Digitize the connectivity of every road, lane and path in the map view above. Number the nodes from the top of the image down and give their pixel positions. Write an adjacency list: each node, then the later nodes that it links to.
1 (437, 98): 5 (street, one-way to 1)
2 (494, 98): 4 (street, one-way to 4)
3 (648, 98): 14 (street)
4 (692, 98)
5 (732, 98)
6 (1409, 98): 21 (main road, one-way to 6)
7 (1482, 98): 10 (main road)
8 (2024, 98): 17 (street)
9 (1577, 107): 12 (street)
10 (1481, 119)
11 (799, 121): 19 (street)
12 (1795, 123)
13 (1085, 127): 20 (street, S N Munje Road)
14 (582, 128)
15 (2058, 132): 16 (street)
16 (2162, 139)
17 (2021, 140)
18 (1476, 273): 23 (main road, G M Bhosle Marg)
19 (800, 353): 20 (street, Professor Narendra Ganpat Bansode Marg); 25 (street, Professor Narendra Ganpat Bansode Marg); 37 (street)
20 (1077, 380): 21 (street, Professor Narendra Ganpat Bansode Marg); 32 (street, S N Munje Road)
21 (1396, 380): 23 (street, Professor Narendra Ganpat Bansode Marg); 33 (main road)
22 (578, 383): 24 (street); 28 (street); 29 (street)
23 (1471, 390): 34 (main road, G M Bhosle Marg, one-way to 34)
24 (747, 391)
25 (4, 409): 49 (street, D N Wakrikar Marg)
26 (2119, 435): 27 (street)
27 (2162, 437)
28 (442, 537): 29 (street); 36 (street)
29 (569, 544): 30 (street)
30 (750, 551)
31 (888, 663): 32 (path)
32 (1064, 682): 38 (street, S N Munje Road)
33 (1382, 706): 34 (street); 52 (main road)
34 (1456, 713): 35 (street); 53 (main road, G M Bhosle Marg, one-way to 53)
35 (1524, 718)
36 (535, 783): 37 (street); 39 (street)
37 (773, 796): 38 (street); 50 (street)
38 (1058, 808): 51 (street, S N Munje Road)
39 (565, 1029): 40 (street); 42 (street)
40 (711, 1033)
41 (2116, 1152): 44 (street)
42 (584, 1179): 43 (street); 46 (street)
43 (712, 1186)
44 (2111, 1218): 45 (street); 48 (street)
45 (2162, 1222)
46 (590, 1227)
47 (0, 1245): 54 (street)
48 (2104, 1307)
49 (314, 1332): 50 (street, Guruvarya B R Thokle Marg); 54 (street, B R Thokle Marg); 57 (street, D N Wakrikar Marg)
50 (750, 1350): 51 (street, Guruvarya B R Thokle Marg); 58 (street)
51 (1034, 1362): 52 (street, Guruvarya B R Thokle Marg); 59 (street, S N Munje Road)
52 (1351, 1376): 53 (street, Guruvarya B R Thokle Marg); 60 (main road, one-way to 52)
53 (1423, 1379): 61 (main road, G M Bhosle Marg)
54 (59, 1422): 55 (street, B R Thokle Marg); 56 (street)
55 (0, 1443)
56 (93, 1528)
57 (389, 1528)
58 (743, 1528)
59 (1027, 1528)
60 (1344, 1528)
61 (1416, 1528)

# # # # # # #

Task statement: Copy the data above exactly. Every line must be included.

Exercise result:
Digitize the connectivity of every road, lane and path in the map view above. Number the nodes from the top of the image down and give their pixel positions. Write an adjacency list: each node, then the later nodes that it links to.
1 (437, 98): 5 (street, one-way to 1)
2 (494, 98): 4 (street, one-way to 4)
3 (648, 98): 14 (street)
4 (692, 98)
5 (732, 98)
6 (1409, 98): 21 (main road, one-way to 6)
7 (1482, 98): 10 (main road)
8 (2024, 98): 17 (street)
9 (1577, 107): 12 (street)
10 (1481, 119)
11 (799, 121): 19 (street)
12 (1795, 123)
13 (1085, 127): 20 (street, S N Munje Road)
14 (582, 128)
15 (2058, 132): 16 (street)
16 (2162, 139)
17 (2021, 140)
18 (1476, 273): 23 (main road, G M Bhosle Marg)
19 (800, 353): 20 (street, Professor Narendra Ganpat Bansode Marg); 25 (street, Professor Narendra Ganpat Bansode Marg); 37 (street)
20 (1077, 380): 21 (street, Professor Narendra Ganpat Bansode Marg); 32 (street, S N Munje Road)
21 (1396, 380): 23 (street, Professor Narendra Ganpat Bansode Marg); 33 (main road)
22 (578, 383): 24 (street); 28 (street); 29 (street)
23 (1471, 390): 34 (main road, G M Bhosle Marg, one-way to 34)
24 (747, 391)
25 (4, 409): 49 (street, D N Wakrikar Marg)
26 (2119, 435): 27 (street)
27 (2162, 437)
28 (442, 537): 29 (street); 36 (street)
29 (569, 544): 30 (street)
30 (750, 551)
31 (888, 663): 32 (path)
32 (1064, 682): 38 (street, S N Munje Road)
33 (1382, 706): 34 (street); 52 (main road)
34 (1456, 713): 35 (street); 53 (main road, G M Bhosle Marg, one-way to 53)
35 (1524, 718)
36 (535, 783): 37 (street); 39 (street)
37 (773, 796): 38 (street); 50 (street)
38 (1058, 808): 51 (street, S N Munje Road)
39 (565, 1029): 40 (street); 42 (street)
40 (711, 1033)
41 (2116, 1152): 44 (street)
42 (584, 1179): 43 (street); 46 (street)
43 (712, 1186)
44 (2111, 1218): 45 (street); 48 (street)
45 (2162, 1222)
46 (590, 1227)
47 (0, 1245): 54 (street)
48 (2104, 1307)
49 (314, 1332): 50 (street, Guruvarya B R Thokle Marg); 54 (street, B R Thokle Marg); 57 (street, D N Wakrikar Marg)
50 (750, 1350): 51 (street, Guruvarya B R Thokle Marg); 58 (street)
51 (1034, 1362): 52 (street, Guruvarya B R Thokle Marg); 59 (street, S N Munje Road)
52 (1351, 1376): 53 (street, Guruvarya B R Thokle Marg); 60 (main road, one-way to 52)
53 (1423, 1379): 61 (main road, G M Bhosle Marg)
54 (59, 1422): 55 (street, B R Thokle Marg); 56 (street)
55 (0, 1443)
56 (93, 1528)
57 (389, 1528)
58 (743, 1528)
59 (1027, 1528)
60 (1344, 1528)
61 (1416, 1528)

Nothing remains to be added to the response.